Wilhelm Tell, ein wortkarger, eigenbrötlerischer Bergbauer. Seine Familie hat es nicht leicht mit ihm, er ist hart, teilweise gewalttätig, unberechenbar. Den Tod seines Bruders Peter, der so ganz anders war, fröhlich, freundlich, voller Tatendrang, hat er nie überwunden.
Das Land ist von den Schergen der Habsburger unterdrückt, die voller Willkür, Gewalt und Ungerechtigkeit schanzen. Man fürchtet sich, versucht sich wegzuducken, doch nicht immer gelingt das. Und so kommt es zu jener Szene, die wir alle kennen. Tell wird gezwungen, seinem Sohn einen Apfel mit der Armbrust vom Kopf zu schießen.
Das Faszinierende an diesem Roman ist, wie erzählt wird. Es sind kurze Sequenzen, die aus der Sicht von 20 verschiedenen Protagonisten erzählt werden. Tells Frau Hedwig kommt zu Wort, sein Sohn Walter, der Pfarrer, auch der habsburgische Landvogt, einer der Nachbarn Tells, sowie ein paar Soldaten.
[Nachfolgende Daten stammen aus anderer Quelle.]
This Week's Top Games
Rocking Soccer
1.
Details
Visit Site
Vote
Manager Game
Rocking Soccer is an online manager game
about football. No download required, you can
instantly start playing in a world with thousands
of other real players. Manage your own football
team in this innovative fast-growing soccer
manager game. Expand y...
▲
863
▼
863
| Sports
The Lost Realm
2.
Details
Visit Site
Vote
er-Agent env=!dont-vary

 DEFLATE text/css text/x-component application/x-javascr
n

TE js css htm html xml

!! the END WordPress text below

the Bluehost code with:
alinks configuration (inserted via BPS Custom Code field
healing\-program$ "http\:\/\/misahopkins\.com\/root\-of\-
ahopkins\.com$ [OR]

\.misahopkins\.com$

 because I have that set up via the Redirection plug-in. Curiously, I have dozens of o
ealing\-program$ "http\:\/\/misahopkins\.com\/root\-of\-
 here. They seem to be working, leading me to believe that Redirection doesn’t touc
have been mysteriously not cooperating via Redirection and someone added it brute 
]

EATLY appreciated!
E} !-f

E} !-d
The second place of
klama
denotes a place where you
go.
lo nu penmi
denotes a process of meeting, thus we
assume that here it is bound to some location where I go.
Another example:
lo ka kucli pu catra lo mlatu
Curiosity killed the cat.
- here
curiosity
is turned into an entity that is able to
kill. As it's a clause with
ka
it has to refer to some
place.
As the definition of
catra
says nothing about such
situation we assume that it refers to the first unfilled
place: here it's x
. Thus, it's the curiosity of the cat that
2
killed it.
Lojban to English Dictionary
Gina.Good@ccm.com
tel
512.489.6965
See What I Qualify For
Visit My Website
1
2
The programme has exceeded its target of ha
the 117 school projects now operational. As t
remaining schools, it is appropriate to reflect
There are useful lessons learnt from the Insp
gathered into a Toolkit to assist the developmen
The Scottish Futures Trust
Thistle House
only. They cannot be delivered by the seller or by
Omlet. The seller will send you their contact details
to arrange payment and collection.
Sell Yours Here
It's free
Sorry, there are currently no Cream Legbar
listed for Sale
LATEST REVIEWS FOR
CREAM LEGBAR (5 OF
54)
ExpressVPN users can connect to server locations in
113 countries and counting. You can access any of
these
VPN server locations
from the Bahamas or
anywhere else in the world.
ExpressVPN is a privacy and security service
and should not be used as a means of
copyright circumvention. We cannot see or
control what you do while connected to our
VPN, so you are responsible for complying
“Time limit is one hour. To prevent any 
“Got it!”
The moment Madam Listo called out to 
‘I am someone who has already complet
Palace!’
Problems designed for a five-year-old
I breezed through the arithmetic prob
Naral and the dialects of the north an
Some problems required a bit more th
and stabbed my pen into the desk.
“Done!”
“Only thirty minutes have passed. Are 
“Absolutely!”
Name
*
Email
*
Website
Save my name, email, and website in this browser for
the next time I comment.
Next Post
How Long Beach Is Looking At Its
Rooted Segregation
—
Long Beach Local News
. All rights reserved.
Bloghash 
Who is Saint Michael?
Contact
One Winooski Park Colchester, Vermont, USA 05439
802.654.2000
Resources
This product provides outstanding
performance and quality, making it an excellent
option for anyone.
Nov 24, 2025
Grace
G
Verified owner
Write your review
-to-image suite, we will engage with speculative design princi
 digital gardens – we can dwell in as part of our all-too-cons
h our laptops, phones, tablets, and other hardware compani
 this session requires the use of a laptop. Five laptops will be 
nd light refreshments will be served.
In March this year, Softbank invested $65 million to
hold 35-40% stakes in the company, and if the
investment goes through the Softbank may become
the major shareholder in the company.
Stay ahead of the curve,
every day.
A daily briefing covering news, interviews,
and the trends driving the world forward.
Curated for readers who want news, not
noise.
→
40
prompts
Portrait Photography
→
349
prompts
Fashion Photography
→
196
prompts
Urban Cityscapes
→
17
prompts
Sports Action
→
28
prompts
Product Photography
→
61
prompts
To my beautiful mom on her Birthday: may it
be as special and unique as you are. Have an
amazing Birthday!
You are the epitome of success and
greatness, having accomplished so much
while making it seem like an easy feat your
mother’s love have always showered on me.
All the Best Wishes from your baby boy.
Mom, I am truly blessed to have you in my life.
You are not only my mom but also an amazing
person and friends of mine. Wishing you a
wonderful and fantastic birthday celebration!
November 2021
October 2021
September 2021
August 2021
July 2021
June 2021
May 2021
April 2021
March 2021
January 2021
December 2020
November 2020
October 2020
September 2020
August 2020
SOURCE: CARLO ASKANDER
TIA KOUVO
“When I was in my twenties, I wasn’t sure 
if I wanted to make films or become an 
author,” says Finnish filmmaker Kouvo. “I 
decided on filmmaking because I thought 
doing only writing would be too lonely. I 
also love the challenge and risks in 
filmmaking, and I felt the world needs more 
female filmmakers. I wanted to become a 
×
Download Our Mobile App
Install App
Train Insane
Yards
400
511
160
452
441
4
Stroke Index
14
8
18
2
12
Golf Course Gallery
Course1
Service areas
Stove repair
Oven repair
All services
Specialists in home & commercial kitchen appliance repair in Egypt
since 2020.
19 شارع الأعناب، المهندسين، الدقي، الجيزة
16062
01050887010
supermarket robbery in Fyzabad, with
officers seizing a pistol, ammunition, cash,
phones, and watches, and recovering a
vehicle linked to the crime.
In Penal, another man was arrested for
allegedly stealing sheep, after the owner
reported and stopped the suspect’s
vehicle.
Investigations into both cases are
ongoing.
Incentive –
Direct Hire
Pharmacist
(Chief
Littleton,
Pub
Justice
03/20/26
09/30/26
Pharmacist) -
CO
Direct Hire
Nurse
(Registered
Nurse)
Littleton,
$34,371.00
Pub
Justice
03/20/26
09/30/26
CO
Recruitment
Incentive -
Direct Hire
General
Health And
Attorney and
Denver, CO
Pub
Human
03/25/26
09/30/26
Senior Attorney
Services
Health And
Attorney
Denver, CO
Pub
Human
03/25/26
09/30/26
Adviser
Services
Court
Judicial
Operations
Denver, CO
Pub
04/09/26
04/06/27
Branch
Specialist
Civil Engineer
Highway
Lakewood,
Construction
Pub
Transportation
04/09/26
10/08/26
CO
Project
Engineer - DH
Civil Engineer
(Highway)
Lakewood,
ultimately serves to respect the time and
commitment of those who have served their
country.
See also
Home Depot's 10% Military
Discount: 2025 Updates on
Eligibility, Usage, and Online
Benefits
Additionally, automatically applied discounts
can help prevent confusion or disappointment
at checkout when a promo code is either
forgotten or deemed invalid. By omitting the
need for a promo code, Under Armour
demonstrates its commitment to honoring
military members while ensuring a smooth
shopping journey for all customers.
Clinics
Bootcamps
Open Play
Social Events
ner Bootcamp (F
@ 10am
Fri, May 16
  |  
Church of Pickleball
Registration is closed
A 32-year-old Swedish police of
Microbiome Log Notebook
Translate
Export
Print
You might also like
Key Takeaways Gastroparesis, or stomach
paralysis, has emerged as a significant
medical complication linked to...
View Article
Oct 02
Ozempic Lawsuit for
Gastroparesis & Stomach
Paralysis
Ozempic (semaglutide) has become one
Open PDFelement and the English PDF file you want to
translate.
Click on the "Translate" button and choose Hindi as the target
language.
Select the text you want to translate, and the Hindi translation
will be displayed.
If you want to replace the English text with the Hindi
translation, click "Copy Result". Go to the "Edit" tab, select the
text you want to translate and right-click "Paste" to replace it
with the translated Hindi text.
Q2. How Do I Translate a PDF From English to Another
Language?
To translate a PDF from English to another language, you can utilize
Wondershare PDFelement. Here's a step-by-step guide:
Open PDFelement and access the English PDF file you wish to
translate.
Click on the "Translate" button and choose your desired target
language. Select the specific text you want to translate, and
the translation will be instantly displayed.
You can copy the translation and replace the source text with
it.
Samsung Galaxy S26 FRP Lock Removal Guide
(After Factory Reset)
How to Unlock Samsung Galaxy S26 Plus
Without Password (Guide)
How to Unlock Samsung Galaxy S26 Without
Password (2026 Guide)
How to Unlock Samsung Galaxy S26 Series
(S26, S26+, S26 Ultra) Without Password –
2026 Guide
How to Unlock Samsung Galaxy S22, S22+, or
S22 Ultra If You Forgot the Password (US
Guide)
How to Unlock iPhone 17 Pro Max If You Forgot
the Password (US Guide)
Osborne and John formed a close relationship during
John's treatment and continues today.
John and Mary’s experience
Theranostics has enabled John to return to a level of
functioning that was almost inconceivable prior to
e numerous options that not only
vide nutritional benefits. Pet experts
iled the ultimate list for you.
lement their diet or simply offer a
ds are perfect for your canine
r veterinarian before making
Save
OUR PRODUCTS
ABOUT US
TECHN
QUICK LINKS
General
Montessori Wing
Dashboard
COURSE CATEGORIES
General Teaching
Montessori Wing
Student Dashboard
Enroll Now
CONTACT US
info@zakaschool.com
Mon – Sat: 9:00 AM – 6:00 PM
Sie alle werden sehr menschlich gezeichnet, mit ihren Fehlern, ihren guten Seiten, ihren Sehnsüchten und Hoffnungen und ihrem Umfeld.
Tell liest sich unglaublich spannend, entwickelt einen Sog, dem man sich nicht entziehen kann. Eine altbekannte Geschichte neu erzählt! Von mir gibt es eine klare Leseempfehlung.